ALEX Rowley will continue his fight for a more autonomous Scottish Labour in his new role as deputy leader of the party north of the Border.

Rowley, who is to become a minister without portfolio in Kezia Dugdale’s front bench team, believes shaking off the perception of the party in Scotland being ‘‘branch office’’ of the UK Labour Party is necessary after its disastrous General Election.

That would mean the party’s MP Ian Murray and any future MPs would take direction from north of the Border, even if this contradicted stances taken on those issues at the UK level.

Launching his deputy leadership campaign message in The National in June, Rowley said: “We must build a radical and progressive movement for change in Scotland that embraces devolutions, progresses localism and delivers fairness.

“We must also encourage open debate and discussion, whether that is the renewal of Trident, the role of the welfare state and how to build a fairer more equal society.
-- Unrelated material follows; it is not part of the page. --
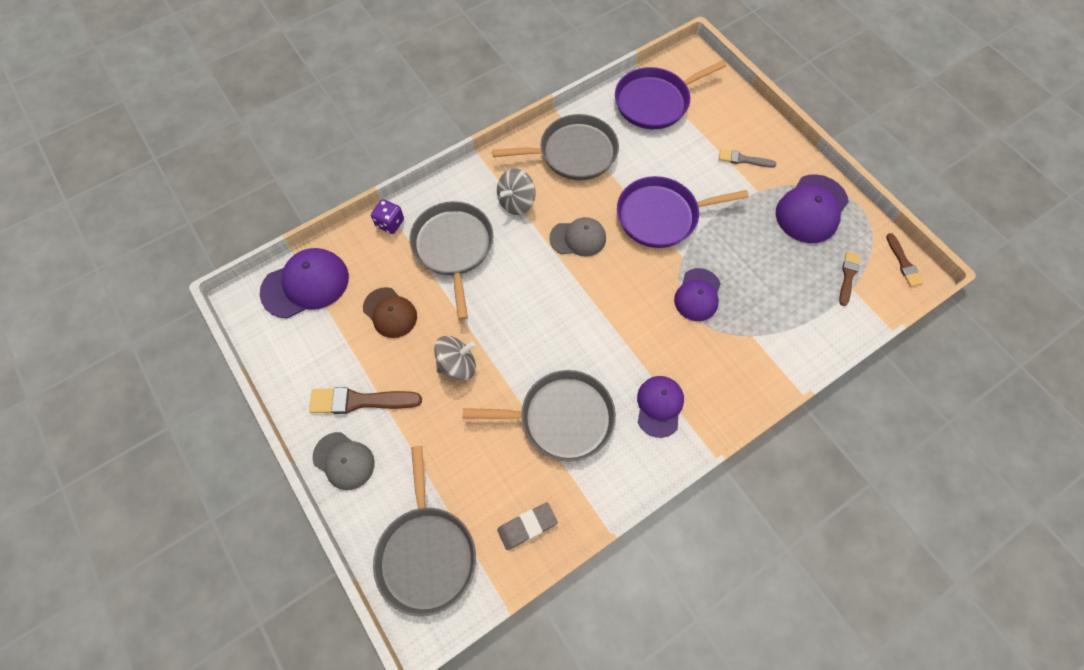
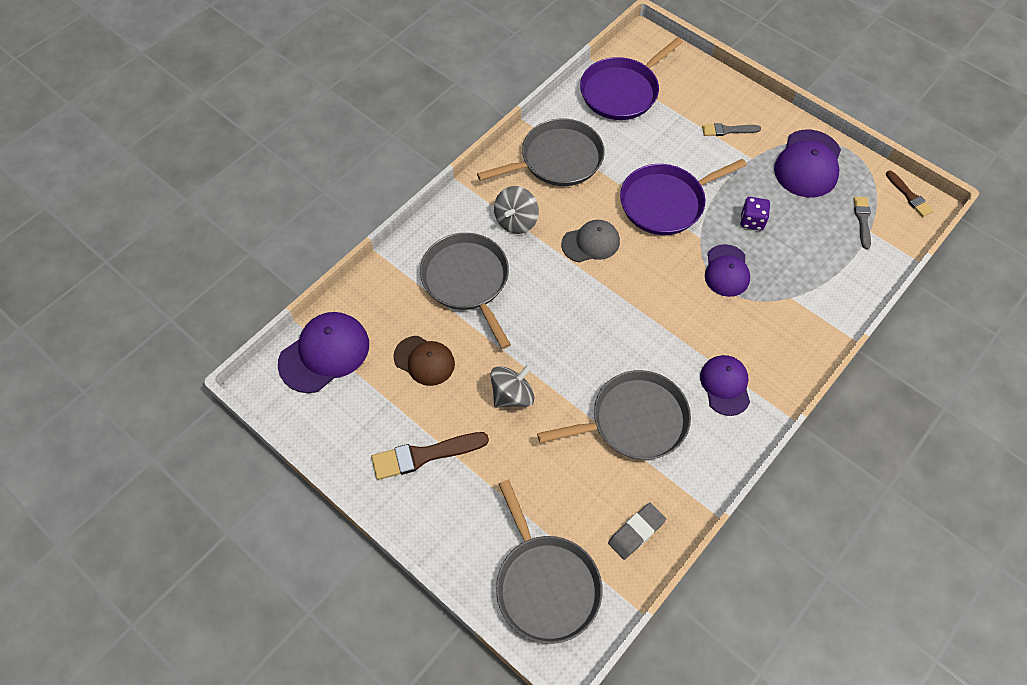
camera: 15 degrees left, 5 degrees down
(344, 461) = (429, 518): grey cap -> none
(390, 223) = (392, 271): purple dice -> purple dice (752, 221)
(848, 276) = (862, 220): brown brush -> grey brush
“Labour in Scotland must reflect the views of members and the communities we seek to serve and we will do that by engaging in an open and transparent approach rebuilding the trust that once made Labour the workers’ party and put us at the heart of every community.”

Last night a source close to Rowley said in his new role he would be pushing for a more autonomous Scottish party.

“He very much believes that policy for Scotland has to come from Scotland and the party needs to be completely run by the leadership in Scotland,” the source said.

“In terms of MPs, he is very much of the view that they should be taking their direction from the party in Scotland.

“It might take time, but he knows that is the direction the party has to move in and there is no going back from that.”

He added: “The branch office label will not be acceptable anymore.

“Alex will be saying ‘yes, we are united with our Labour comrades across the UK, but if the party members in Scotland are thinking a certain way that is the approach MSPs and MPs should take’.”

Rowley, MSP for Cowdenbeath and a former aide to ex-prime minister Gordon Brown, defeated fellow MSP Richard Baker and Glasgow city council leader Gordon Matheson to win the deputy leadership race on Saturday, while Dugdale beat Eastwood MSP Ken Macintosh to become leader.

The contest followed former leader Jim Murphy’s resignation in June, following the loss of 40 of the party’s 41 MPs at the General Election.

Rowley quit Murphy’s front-bench team in protest at the leader continuing in his post for several weeks after the defeat.

Murphy’s predecessor Johann Lamont resigned following last September’s referendum, accusing her London bosses of treating the party in Scotland like a “branch office”.

“Some were rather annoyed about Johann Lamont’s comment last year about UK party leadership treating Scottish Labour as the branch office. I have heard many say this is not a description they recognise,” Rowley told The National in June.

“However, I recognise it and believe it must be addressed in order for Labour in Scotland to move forward with a more progressive approach.

“We need to become the party of Scottish home rule and our opening salvo to Westminster and the UK Labour Party must be that the current relationship between Scotland and the rest of the UK is untenable and will require radical change.”